Brain slice preparation and electrophysiological recordings

To prepare frog brain slices, young adult northern leopard frogs (Rana pipiens pipiens) weighing 10~25 g (6–9 months old) were anesthetized in 0.2 % tricaine methanesulfonate (MS-222, Sigma, St. Louis, MO) and then decapitated. All experiments were done in April to August. Once the brain was extracted, it was immediately placed in an appropriate oxygenated (95 % O2/5 % CO2) Ringer solution (in mM) with a pH of 7.6: 104 NaCl, 4 KCl, 1.4 MgCl26H2O, 10 D-glucose, 25 NaHCO3, 2.4 CaCl22H2O. After removal of the dura mater, the tissue was embedded in a 3.2 % solution of low-melting-point agarose (Sigma, St. Louis, MO) dissolved in Ringer solution. After hardening and cooling the agarose block in a freezer (−12°C for 5 ~ 7 min), the block was trimmed to obtain desired slice orientation. The brainstem and forebrain was sectioned along the transverse plane into 300 μm slices using a vibratome (Ted Pella, 1000 plus). Brain slices were immersed in oxygenated Ringer solution in a tissue chamber for <1 hr at room temperature before the electrophysiological recording; the chamber was continuously perfused with Ringer solution at a rate of 2 ml/min.

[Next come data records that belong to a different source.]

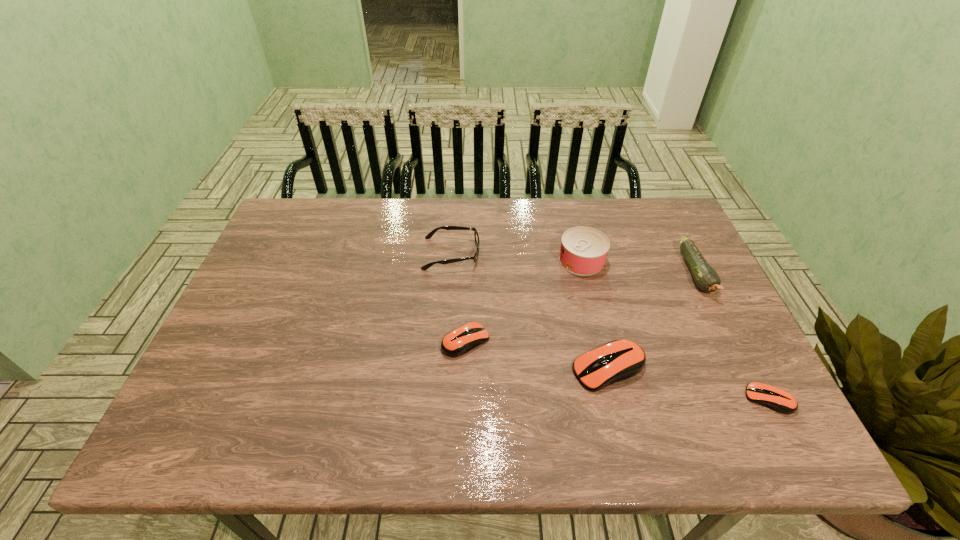
The image size is (960, 540). Identify the location of vacant space that satisfies the following two spatial constraints: 1. on the front-facing side of the spectacles; 2. on the back side of the rightmost computer mouse. (442, 400).

I want to click on free space that satisfies the following two spatial constraints: 1. on the front-facing side of the can; 2. on the right side of the spectacles, so click(x=451, y=260).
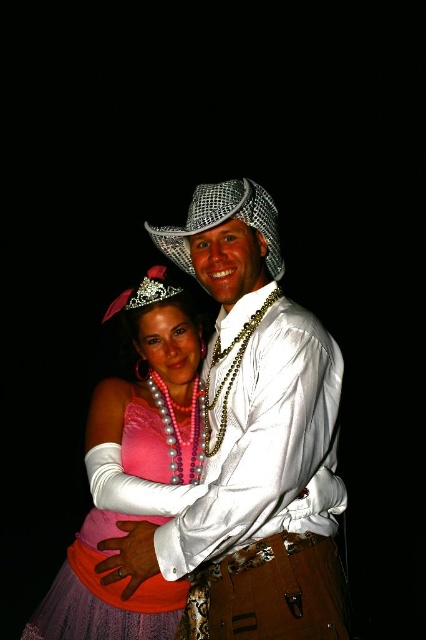
Question: Can you confirm if pink satin dress at center is positioned to the left of glittery metallic cowboy hat at center?

Choices:
 (A) no
 (B) yes

Answer: (B)

Question: Which object is the closest to the satin white shirt at center?

Choices:
 (A) pink satin dress at center
 (B) glittery metallic cowboy hat at center

Answer: (A)

Question: Can you confirm if satin white shirt at center is positioned to the left of glittery metallic cowboy hat at center?

Choices:
 (A) yes
 (B) no

Answer: (A)

Question: Where is satin white shirt at center located in relation to pink satin dress at center in the image?

Choices:
 (A) above
 (B) below

Answer: (A)

Question: Considering the real-world distances, which object is farthest from the satin white shirt at center?

Choices:
 (A) glittery metallic cowboy hat at center
 (B) pink satin dress at center

Answer: (A)

Question: Which point is farther from the camera taking this photo?

Choices:
 (A) (72, 605)
 (B) (275, 205)
 (C) (213, 531)

Answer: (B)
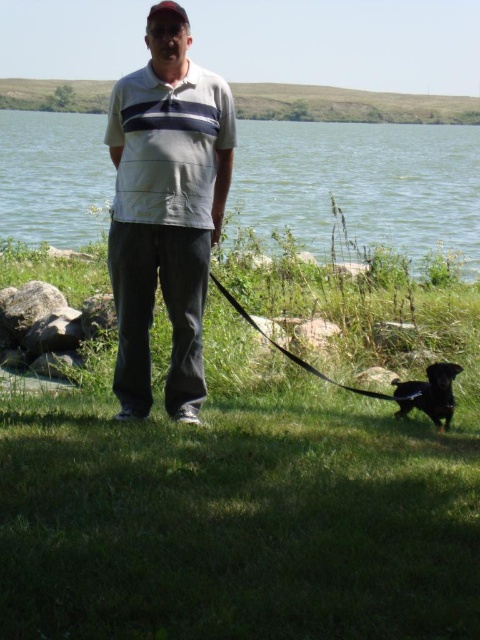
Question: Can you confirm if green grass at lower center is positioned above white striped shirt at center?

Choices:
 (A) yes
 (B) no

Answer: (B)

Question: Is clear water at center above white striped shirt at center?

Choices:
 (A) yes
 (B) no

Answer: (A)

Question: Which point appears closest to the camera in this image?

Choices:
 (A) (253, 580)
 (B) (296, 148)
 (C) (119, 337)

Answer: (A)

Question: Among these points, which one is farthest from the camera?

Choices:
 (A) (177, 288)
 (B) (96, 579)

Answer: (A)

Question: Is green grass at lower center to the right of shiny black dog at lower right from the viewer's perspective?

Choices:
 (A) no
 (B) yes

Answer: (A)

Question: Which point is farther to the camera?

Choices:
 (A) clear water at center
 (B) white striped shirt at center
 (C) green grass at lower center

Answer: (A)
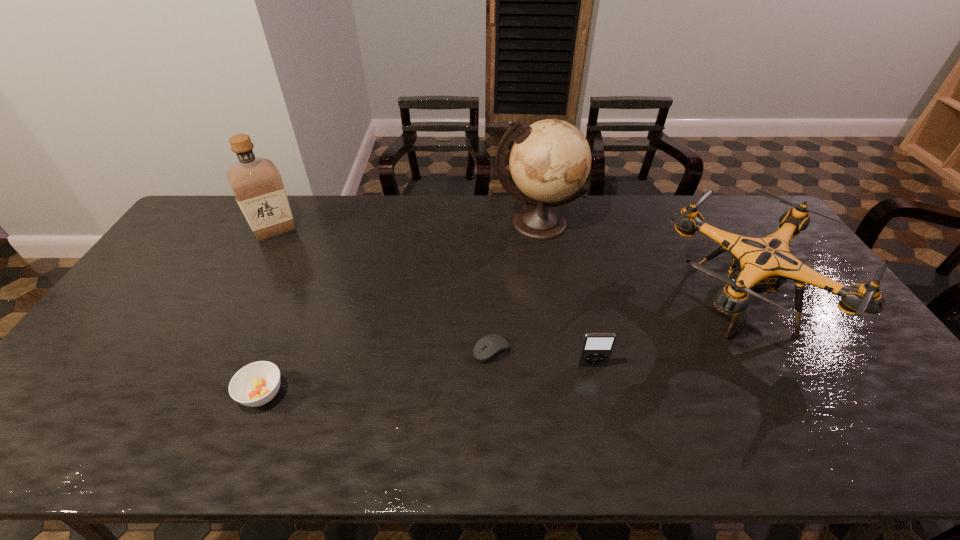
The height and width of the screenshot is (540, 960). I want to click on free space located 0.060m on the camera mount of the rightmost object, so click(635, 301).

Locate an element on the screen. The height and width of the screenshot is (540, 960). vacant space located 0.270m on the camera mount of the rightmost object is located at coordinates (564, 301).

Locate an element on the screen. This screenshot has width=960, height=540. free space located 0.070m on the camera mount of the rightmost object is located at coordinates (632, 301).

Locate an element on the screen. This screenshot has height=540, width=960. free space located on the front-facing side of the third shortest object is located at coordinates (612, 456).

Identify the location of free space located 0.190m on the back of the second object from left to right. Image resolution: width=960 pixels, height=540 pixels. tap(293, 317).

Identify the location of free region located 0.320m on the back of the shortest object. The width and height of the screenshot is (960, 540). (490, 260).

Where is `globe at the far edge`? globe at the far edge is located at coordinates (550, 160).

Where is `liquor that is at the far edge`? The width and height of the screenshot is (960, 540). liquor that is at the far edge is located at coordinates (256, 183).

Locate an element on the screen. Image resolution: width=960 pixels, height=540 pixels. object situated at the right edge is located at coordinates (760, 265).

You are a GUI agent. You are given a task and a screenshot of the screen. Output one action in this format:
    pyautogui.click(x=<x>, y=<y>)
    Task: Click on the vacant space at the far edge of the desktop
    This screenshot has width=960, height=540.
    Given the screenshot: What is the action you would take?
    pyautogui.click(x=356, y=227)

In this study, we also made a simple comparison of the temporal firing patterns of auditory thalamic neurons in frogs and rats. To prepare rat brain slices, Sprague-Dawley rats (postnatal age: 10–16 days) were deeply anesthetized with sodium pentobarbital (55 mg/kg), the brains were quickly removed and placed into chilled (4°C), oxygenated (5% CO2 and 95% O2) slicing medium containing (in mM): 2.5 KCl, 1.25 NaH2PO4, 10.0 MgSO4, 0.5 CaCl2, 26.0 NaHCO3, 11.0 glucose, and 234.0 sucrose. The thalamic brain slices were obtained from coronal slices. Slices were transferred to a holding chamber containing oxygenated physiological saline that contained (in mM): 126.0 NaCl, 2.5 KCl, 1.25 NaH2PO4, 2.0 MgCl2, 2.0 CaCl2, 26.0 NaHCO3, and 10.0 glucose.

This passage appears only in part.